What to do. Semon said he shared findings and the backlinks with Google, OpenAI, and xAI. “Distributing malware is an egregious violation of our ads policies, and we’ve suspended the accounts linked to these campaigns. We continue to monitor for abuse to keep this content off our platforms,” Google spokesperson Nate Funkhouser wrote in an email to IT Brew. (OpenAI did not respond to IT Brew’s requests for comment. xAI did not answer IT Brew’s request directly, responding: “Legacy Media Lies.”)
Semon suggests vendors offer a notification that alerts users of a shared conversation from an AI platform and advises a potential victim to not run commands or download anything.

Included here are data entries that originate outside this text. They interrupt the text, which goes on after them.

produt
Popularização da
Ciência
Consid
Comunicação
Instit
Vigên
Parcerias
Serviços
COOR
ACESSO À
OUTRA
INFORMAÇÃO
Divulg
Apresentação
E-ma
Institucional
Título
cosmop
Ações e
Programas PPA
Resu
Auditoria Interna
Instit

Basically: Don’t trust this.
Similarly, he said, employees should be advised to not run commands from an untrusted source, and to deploy multifactor authentication and password managers that defend against infostealing malware.
Does an attack focused on IT-related questions mean attackers are purposely targeting IT professionals, especially those with valuable credentials?
“Information-stealing is the No. 1 thing that’s on the market right now. And if all it takes is abusing somebody’s trust in something like ChatGPT to get them to execute a command, and now you have all of their passwords. You have all of their cryptocurrency. You have all of their machine data,” Semon said. “I think it can target anybody really.”